Пока Митяев с демонстративно независимым видом и одновременно плохо скрываемой досадой собирал со стола в портфель свои бумаги, редактор, не сбавляя напора, продолжал «ритуальное избиение халтурщиков и бездарей», как назовут потом между собой сотрудники редакции эту и некоторые другие подобные ей планёрки.
– А теперь, кто у нас отвечает за литературный уровень подлежащих публикации текстов? Вы, Давид Георгиевич? Что ж, берите ручку и как можно подробнее конспектируйте всё, что сейчас услышите. Готовы? Значит так. Перл первый: «Коттоновые джинсы на приехавшей из города новой директрисе сельской школы волнующе красиво обтягивали её…» Чей это опус? Ромашкина? Так вот, Ромашкин, красиво или некрасиво, да ещё волнующе или не очень – это ваше личное впечатление, и чтобы читатель сам определил, насколько это хорошо, и хорошо ли вообще, не лучше ли при подобных описаниях обходиться более объективными определениями, вроде, скажем – «туго», «плотно», и тому подобное. Потом – какой нормальный директор школы додумается появиться на работе, в сельской местности с хоть чуть, да сохранившимся патриархальным укладом, в джинсах, причём «волнующе красиво» обтягивающих что-то там? Но это ладно, Бог с ним, можно и проглотить… а вот что значит «коттоновые»?

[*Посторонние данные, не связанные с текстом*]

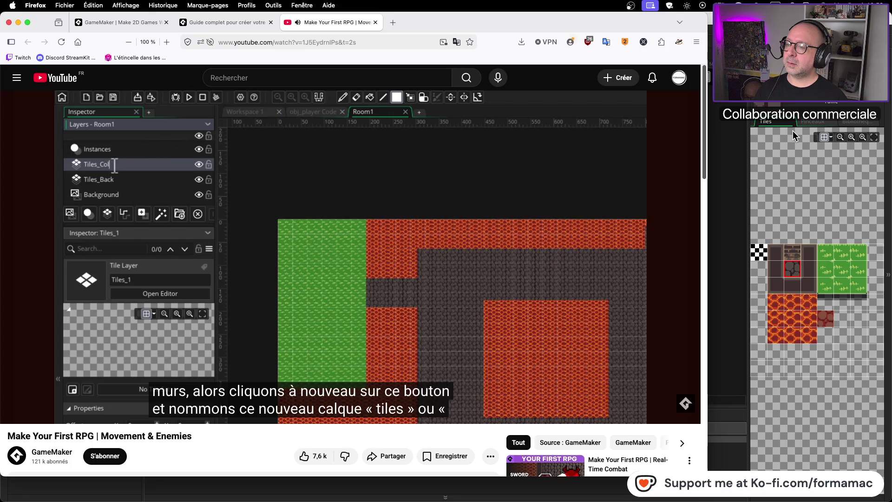
pyautogui.click(411, 159)
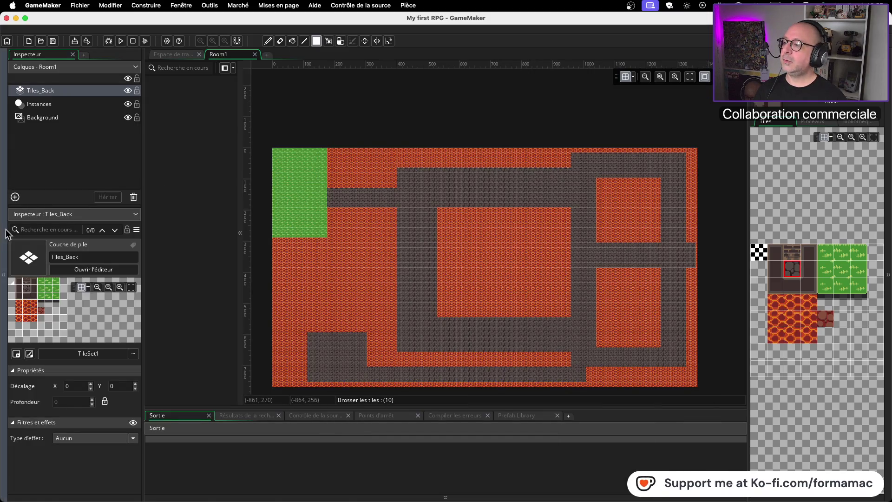
pyautogui.click(15, 196)
# Step: Rename the new tile layer to Tiles_Col and resume the tutorial video
pyautogui.click(102, 225)
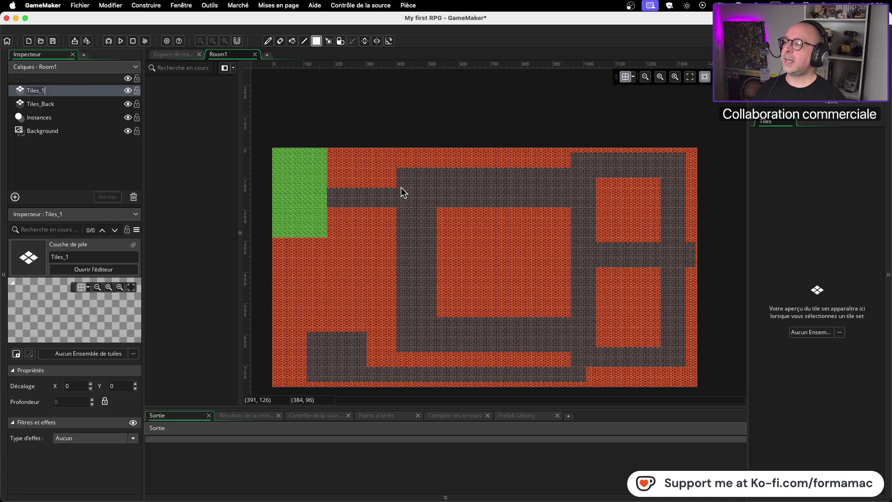
pyautogui.press('BackSpace')
pyautogui.write('Col')
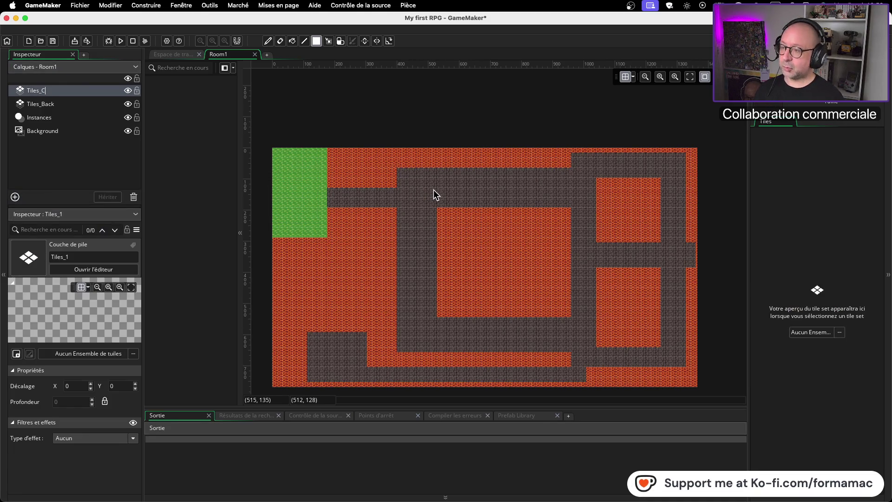
pyautogui.press('Return')
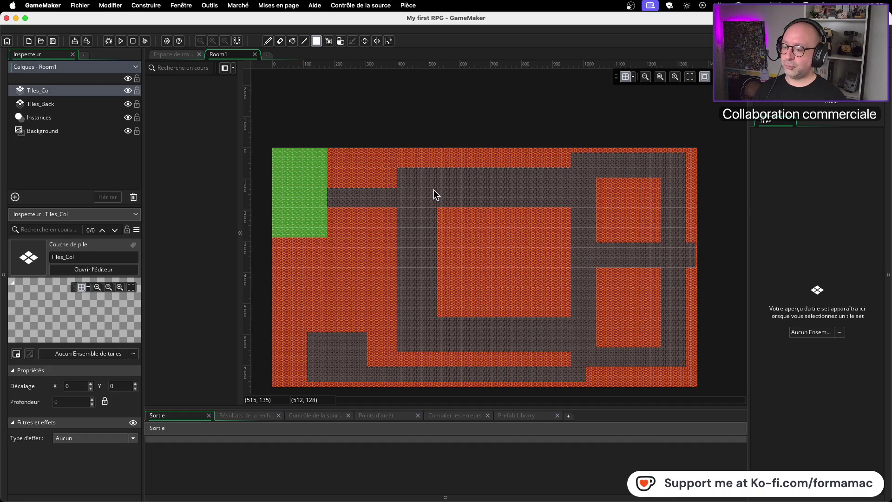
pyautogui.press('super+Tab')
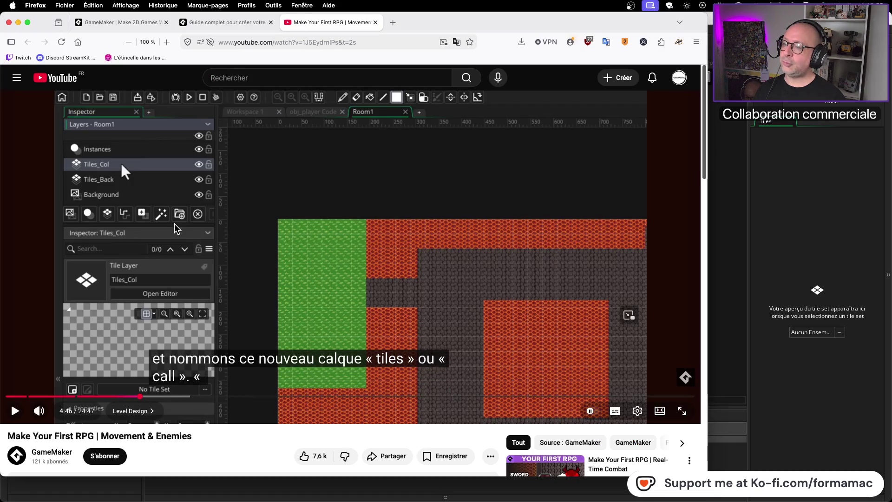
pyautogui.click(417, 179)
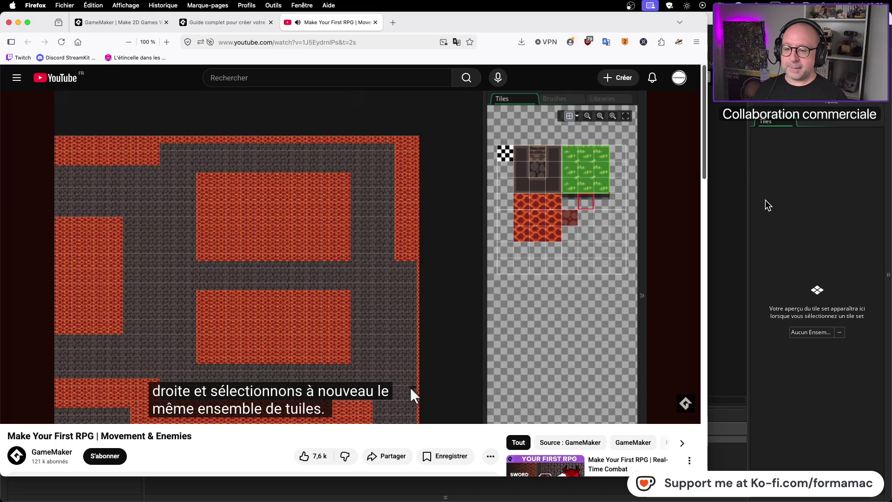
# Step: Pause the tutorial, assign TileSet1 to the Tiles_Col layer, and resume the video
pyautogui.click(612, 204)
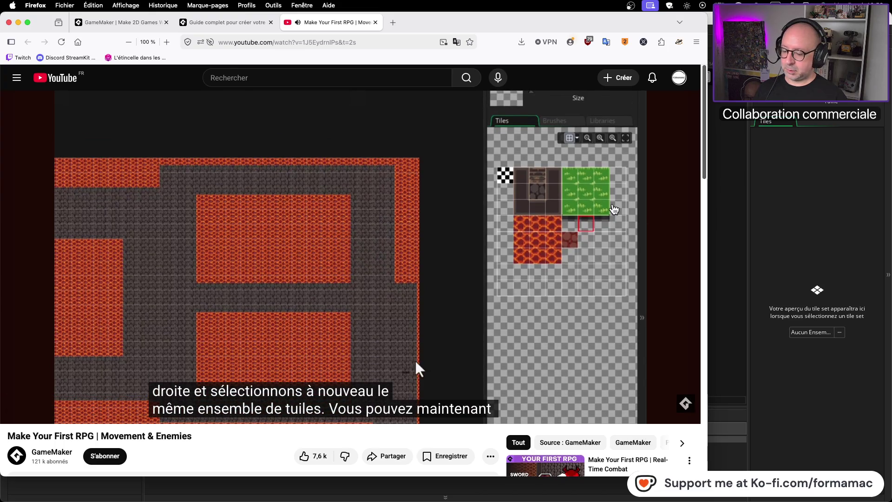
pyautogui.press('super+Tab')
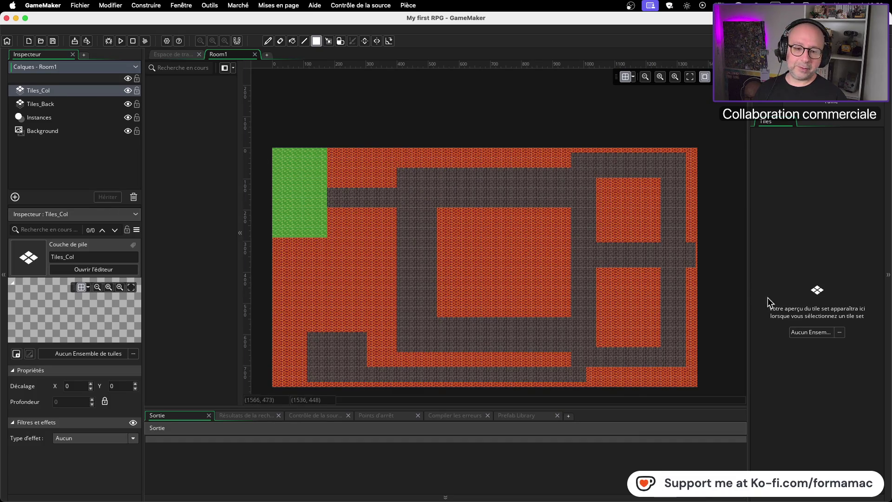
pyautogui.click(829, 334)
pyautogui.doubleClick(689, 358)
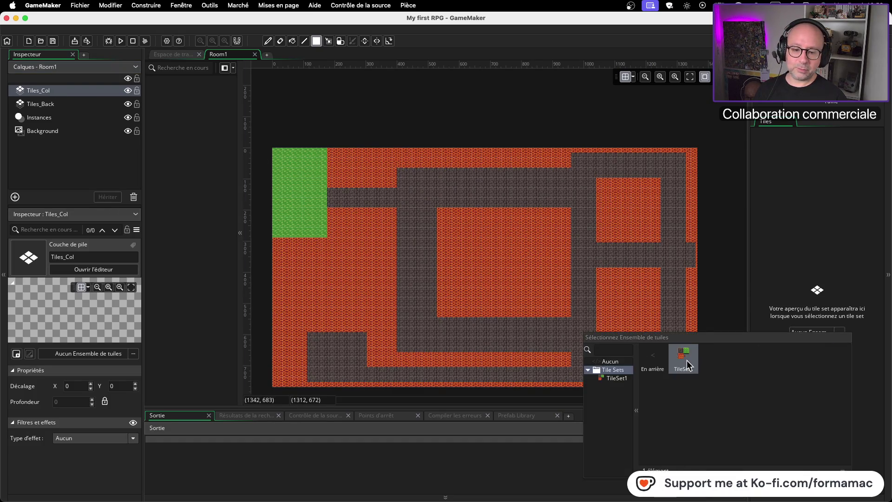
pyautogui.doubleClick(689, 361)
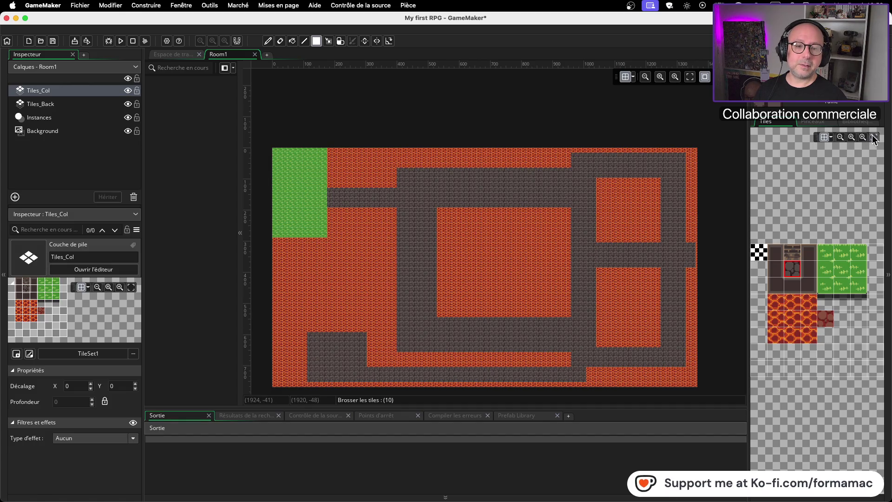
pyautogui.press('super+Tab')
pyautogui.click(419, 278)
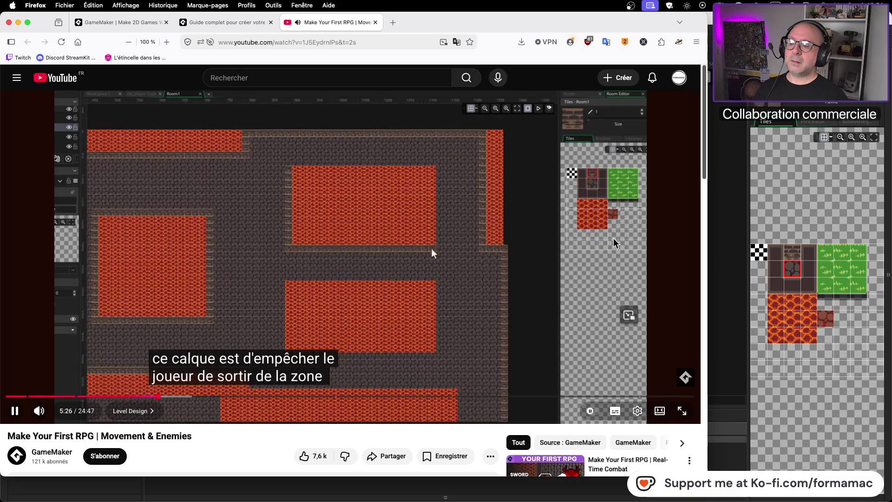
# Step: Pause the tutorial at 5:28 and select the wall tile in GameMaker's Tiles panel
pyautogui.click(491, 241)
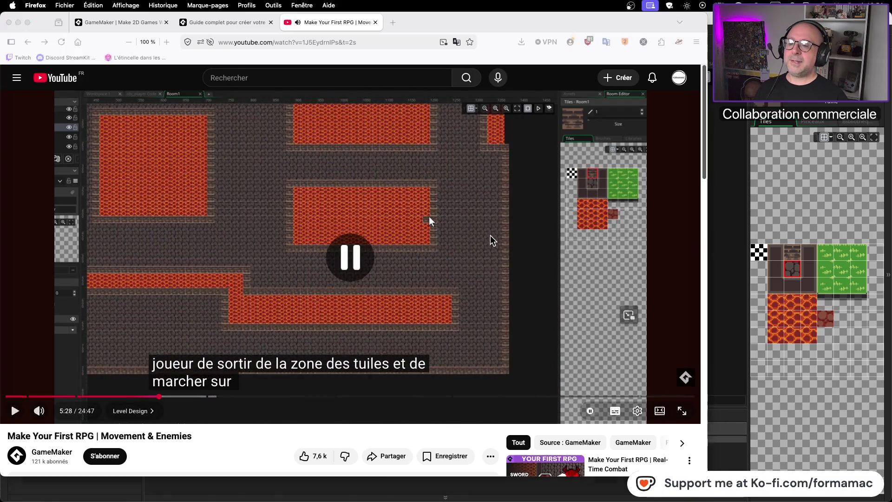
pyautogui.press('super+Tab')
pyautogui.click(791, 252)
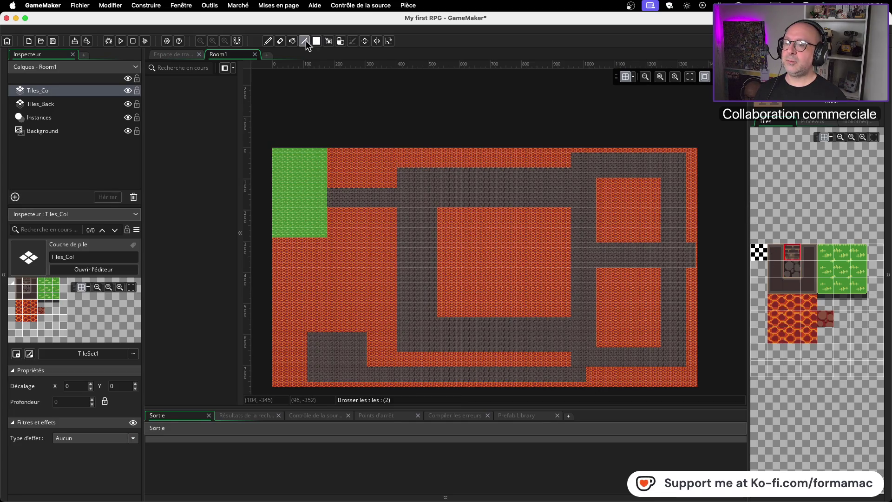
# Step: Zoom to the grass and lava corner and draw a wall line along the grass's bottom edge
pyautogui.scroll(1, 294, 244)
pyautogui.scroll(-3, 296, 244)
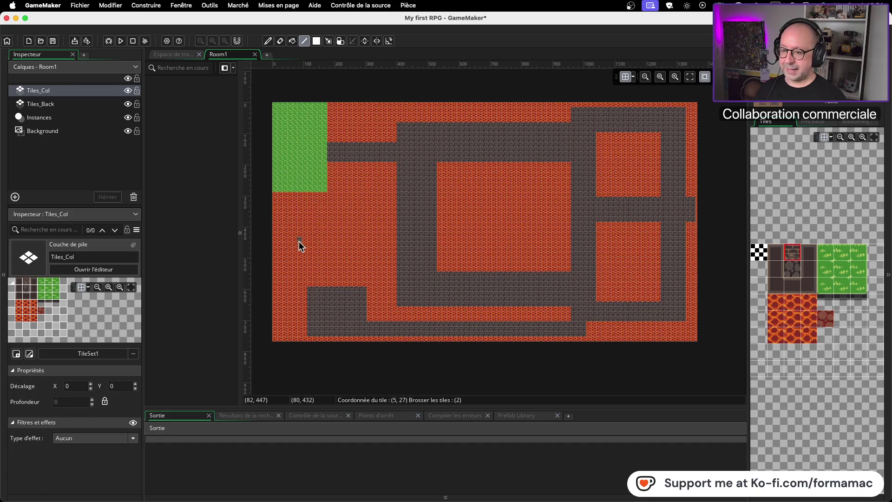
pyautogui.scroll(5, 306, 209)
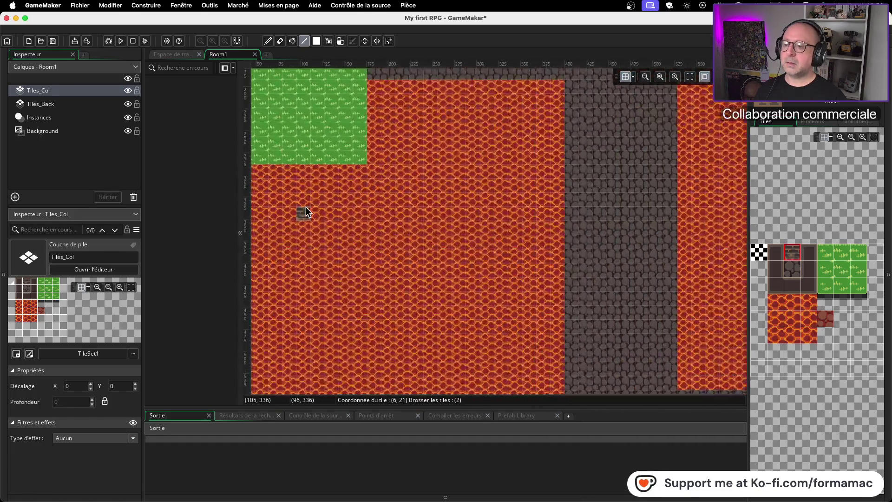
pyautogui.moveTo(363, 221); pyautogui.dragTo(437, 227)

– Коттон по английски – хлопок.
– Это мы и без вас знаем. Но джинсы, как таковые, иной ткани, чем прочная, на уровне брезента, хлопчатобумажная, для их изготовления не предполагают. Так что само упоминание о сырье здесь излишне в принципе. Или очень уж захотелось блеснуть на пустом месте заграничным словечком? А где мы с вами живём, Ромашкин?
– Ну, в Москве…
– В какой стране, и с каким государственным языком, я спрашиваю?
– Ну, в России, язык, естественно, русский.
– И газету собираемся издавать на…
– Пока только на русском, а потом, когда достигнем реального международного охвата, перейдём, наверное, на многоязычный выпуск. Вы
сами об этом говорили.
– А если так, то пока никуда не перешли, извольте выражаться на газетных страницах на государственном, являющимся в то же время вашим родным, языке! Далее… снова бессмысленная иностранщина, и опять у вас, Ромашкин. Зачитываю дословно очередной перл: «Если раньше, до появления в Окаёмово новой школьной директрисы, большинство деревенских жителей мужского пола, а среди них и немало представительниц пола прекрасного, привычно тянулось по утрам за «жидкостью для опохмелки» в местный маркет…» Побойтесь Бога, Ромашкин! Какой в исконной русской деревушке маркет? Хоть бы в кавычки, что ли, взяли… Они, сельчане, и слова-то такого не знают. Лабаз, лавка, сельпо, автомагазин, наконец! Ну, ладно, открыл какой-то местный предприниматель лавчонку с пивом-водкой-сигаретами и написал на вывеске «мини-маркет», а то и «супер-…», да хоть, сдуру, даже «гипер-маркет», но вы же – не он…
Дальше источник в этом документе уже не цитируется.